CONCORD — In a preliminary report, the state ended the 2014 fiscal year with a $5.8 million revenue surplus for the $2.17 billion general fund budget.
After several months of concern over sliding revenues, June produced more money than state budget writers estimated by $5 million, although $1 million is because of a Justice Department settlement.
Gov. Maggie Hassan noted June revenues are on target as a result of a strengthening economy that has boosted some state taxes, although others continue to lag.
“We continue to see shortfalls in business taxes and the interest and dividend tax, which appear to be related, at least in part, to a number of changes in the state tax code in recent years, as well as to businesses beginning to apply various tax credits and carry forwards accrued during the recession,” said Hassan, who last month imposed a freeze on hiring, out-of-state travel and equipment purchases that use general funds.
Senate President Chuck Morse, R-Salem, noted good business enterprise tax returns mean businesses are creating jobs, and good rooms and meals tax recipients show the summer tourist season is off to a good start.
“With revenues on plan, it is imperative that state agencies are meeting their spending and lapse figures to ensure the budget remains balanced and spending does not exceed the revenues we’ve collected,” Morse said. He called for Hassan’s office to update the Joint Legislative Fiscal Committee at its meeting near the end of the month so budget writers can evaluate the state’s financial picture heading into the second year of the biennium.
The biennial budget lawmakers passed a year ago, assumes a $26 million surplus for the 2014 fiscal year which ended June 30 to have a balanced budget at the end of the biennium June 30, 2015.
The state collected $2.175 billion during fiscal year 2014 in unaudited figures released by the Department of Administrative Services Wednesday, showing a $5.8 million revenue surplus. The state collected $2.27 billion in general fund revenue in 2013, but that includes $47 million from a tobacco company settlement and federal nursing home money that is no longer included in the state’s general fund.
June is one of the largest months for business taxes payments, and state budget officials were concerned about recent returns. Business taxes produced $90.6 million in June, which is $800,000 less than estimates.For the fiscal year, business taxes totaled $553.6 million, which is $7.5 million below estimates, but $1.6 million more than a year ago.
The interest and dividends tax continues to be a concern said Administrative Services Commissioner Linda Hodgdon as it produced $12.1 million for the month, which is $1.6 million below estimates.
For the fiscal year, interest and dividend taxes produced $80.1 million, which is $16 million below estimates and $13.1 million less than collected in 2013.Budget officials believe changes made in the interest and dividends tax in 2012 are also having a significant impact on the levy. Lawmakers changed the state’s trust laws so that trusts established by an entity or person who gives up the right to the principal or what are called non-grantor trusts would be exempt from the interest and dividends tax.

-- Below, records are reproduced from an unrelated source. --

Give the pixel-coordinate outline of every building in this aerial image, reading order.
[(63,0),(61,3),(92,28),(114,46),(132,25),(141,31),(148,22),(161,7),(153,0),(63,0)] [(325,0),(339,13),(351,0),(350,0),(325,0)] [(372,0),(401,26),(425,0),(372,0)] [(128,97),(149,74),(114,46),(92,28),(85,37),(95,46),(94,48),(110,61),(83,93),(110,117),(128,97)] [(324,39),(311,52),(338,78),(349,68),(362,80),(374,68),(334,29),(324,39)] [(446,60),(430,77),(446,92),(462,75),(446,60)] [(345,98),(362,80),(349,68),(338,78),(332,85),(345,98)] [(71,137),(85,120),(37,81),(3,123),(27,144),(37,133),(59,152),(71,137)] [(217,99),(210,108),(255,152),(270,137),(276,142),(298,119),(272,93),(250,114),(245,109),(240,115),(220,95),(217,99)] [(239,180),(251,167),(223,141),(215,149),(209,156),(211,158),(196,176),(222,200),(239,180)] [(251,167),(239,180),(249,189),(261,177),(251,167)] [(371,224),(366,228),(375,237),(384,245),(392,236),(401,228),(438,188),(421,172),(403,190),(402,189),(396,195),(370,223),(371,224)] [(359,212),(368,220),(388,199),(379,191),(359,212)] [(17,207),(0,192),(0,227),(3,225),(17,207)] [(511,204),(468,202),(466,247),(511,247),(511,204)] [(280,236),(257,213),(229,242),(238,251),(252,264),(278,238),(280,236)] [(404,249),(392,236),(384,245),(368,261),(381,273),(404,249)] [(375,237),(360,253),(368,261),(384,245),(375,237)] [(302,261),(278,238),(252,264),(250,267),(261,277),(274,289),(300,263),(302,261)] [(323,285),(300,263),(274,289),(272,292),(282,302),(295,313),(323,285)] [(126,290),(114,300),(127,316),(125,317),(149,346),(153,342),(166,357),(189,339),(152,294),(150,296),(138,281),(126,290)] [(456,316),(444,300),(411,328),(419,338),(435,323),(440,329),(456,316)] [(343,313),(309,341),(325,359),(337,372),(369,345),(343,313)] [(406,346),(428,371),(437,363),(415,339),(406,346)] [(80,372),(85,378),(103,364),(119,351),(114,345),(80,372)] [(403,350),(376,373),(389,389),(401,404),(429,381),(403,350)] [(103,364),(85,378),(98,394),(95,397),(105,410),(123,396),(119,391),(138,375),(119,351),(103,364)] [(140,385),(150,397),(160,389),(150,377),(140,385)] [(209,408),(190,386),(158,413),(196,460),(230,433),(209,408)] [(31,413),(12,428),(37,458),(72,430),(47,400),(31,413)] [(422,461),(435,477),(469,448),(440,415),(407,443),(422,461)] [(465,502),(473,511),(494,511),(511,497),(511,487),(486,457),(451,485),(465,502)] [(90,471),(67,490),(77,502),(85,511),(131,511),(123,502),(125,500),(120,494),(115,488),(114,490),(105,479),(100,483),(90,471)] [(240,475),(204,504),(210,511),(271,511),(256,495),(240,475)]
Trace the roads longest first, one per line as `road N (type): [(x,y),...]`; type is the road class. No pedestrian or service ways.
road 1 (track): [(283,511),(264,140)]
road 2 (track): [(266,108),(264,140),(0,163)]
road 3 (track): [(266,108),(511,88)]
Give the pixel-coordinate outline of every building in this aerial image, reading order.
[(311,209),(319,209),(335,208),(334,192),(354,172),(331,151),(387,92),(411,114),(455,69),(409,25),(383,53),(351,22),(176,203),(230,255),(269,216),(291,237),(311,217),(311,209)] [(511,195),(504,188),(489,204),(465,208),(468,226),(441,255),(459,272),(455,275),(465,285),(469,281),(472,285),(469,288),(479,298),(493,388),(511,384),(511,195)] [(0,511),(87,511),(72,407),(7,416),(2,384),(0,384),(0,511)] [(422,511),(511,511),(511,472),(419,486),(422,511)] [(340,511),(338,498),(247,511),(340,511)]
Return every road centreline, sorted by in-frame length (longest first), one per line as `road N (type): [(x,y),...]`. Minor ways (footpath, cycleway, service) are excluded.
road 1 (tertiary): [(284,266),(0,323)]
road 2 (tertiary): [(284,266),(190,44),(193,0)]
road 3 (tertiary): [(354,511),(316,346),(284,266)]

Former Gov. John Lynch vetoed the bill but the Republican-controlled House and Senate overrode his veto.
For the 2014 fiscal year, the communications tax was also problematic, producing $3.8 million less than anticipated at $58.7 million. Collections were down in June by $300,000.
However, rooms and meals, tobacco and real estate transfer taxes were all at least $3 million more than budget writers anticipated, as were liquor commission profits.
In June the tobacco tax was up $4.5 million at $23.7 million, while the rooms and meals tax was up $1.3 million at $22.2 million.
Along with business and the interest and dividends taxes, the insurance, communications, real estate transfer taxes and lottery revenue were all below estimates for the month.
Administrative Services will release another revenue report for June at the end of the month that adjusts collections between the 2014 and 2015 fiscal years.